Synthesis of Bio-Based Repairable Polyimines with Tailored Properties by Lignin Fractionation
Di Xie, Yunqiao Pu, Nathan Bryant, David P. Harper, Wei Wang, Arthur J. Ragauskas, Mi Li
Abstract
Developing sustainable polymers with low-value lignin remains a challenge. Herein, lignin-containing repairable polyimines were synthesized with tailored properties using lignin fractionation. First, softwood Kraft lignin is fractionated into a more homogeneous fraction with a lower molecular weight and a higher OH content.
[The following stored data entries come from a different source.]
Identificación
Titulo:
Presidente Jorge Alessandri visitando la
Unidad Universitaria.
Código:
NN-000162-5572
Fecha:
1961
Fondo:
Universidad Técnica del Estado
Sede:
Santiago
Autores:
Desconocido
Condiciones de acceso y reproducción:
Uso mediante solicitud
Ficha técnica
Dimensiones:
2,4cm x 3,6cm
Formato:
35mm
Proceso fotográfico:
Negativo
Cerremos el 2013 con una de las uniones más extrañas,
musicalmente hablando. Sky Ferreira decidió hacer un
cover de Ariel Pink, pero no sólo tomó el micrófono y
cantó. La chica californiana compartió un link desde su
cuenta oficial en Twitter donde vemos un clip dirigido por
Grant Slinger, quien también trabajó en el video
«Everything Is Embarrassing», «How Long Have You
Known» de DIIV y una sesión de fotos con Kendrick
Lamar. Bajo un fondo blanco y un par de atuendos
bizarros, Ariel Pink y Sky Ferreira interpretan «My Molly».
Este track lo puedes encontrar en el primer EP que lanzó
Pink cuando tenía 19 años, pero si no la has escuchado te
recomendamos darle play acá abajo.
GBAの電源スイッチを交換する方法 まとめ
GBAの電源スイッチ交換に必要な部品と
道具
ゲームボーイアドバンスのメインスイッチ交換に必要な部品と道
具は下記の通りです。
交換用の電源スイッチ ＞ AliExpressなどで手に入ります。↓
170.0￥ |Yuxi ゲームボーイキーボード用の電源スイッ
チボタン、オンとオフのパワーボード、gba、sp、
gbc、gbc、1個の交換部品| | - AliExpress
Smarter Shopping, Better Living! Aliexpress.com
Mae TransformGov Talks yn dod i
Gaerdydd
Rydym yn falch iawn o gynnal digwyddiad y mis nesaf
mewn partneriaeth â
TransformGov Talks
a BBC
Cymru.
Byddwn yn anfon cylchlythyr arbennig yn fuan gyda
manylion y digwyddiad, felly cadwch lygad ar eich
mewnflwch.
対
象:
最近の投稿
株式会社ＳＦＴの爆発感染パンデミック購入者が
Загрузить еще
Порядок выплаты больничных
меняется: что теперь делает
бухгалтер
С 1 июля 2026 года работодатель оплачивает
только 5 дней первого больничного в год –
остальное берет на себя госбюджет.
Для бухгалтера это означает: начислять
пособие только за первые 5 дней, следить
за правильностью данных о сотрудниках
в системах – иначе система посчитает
Next, Kraft lignin and its fraction are esterified by levulinic acid to introduce active ketone groups and subsequently condensed with oleylamine (OAm) and bis(3-aminopropyl)-terminated polydimethylsiloxane (PDMS) via a catalyst-free Schiff-base reaction to form grafted lignin-OAm copolymers and cross-linked lignin-PDMS polymer networks (MKL-P and MFL-P), respectively. Results show that lignin-OAm polyimines can be self-repaired and hot reprocessed under pressure, while lignin-PDMS polyimines can be repaired with the assistance of a healing agent, heat, and pressure. Dynamic mechanical analyses demonstrate that the stress–relaxation behaviors of the polyimines follow the Arrhenius law under thermal-stress activation, indicating the occurrence of transimination. Moreover, compared with Kraft lignin, the lignin fraction ameliorates the grafting density of ketones and enhances the cross-linking density of lignin-PDMS polyimine networks. The higher cross-linking density of MFL-P leads to superior stress–relaxation activation energy, thermal stability, hydrophobicity, and light-shielding ability but inferior repairability and translucency. This work provides insights into the polymerization of lignin-based polymer networks and the potential application of lignin-PDMS polyimines for repairable, translucent, anti-UV, and hydrophobic coatings.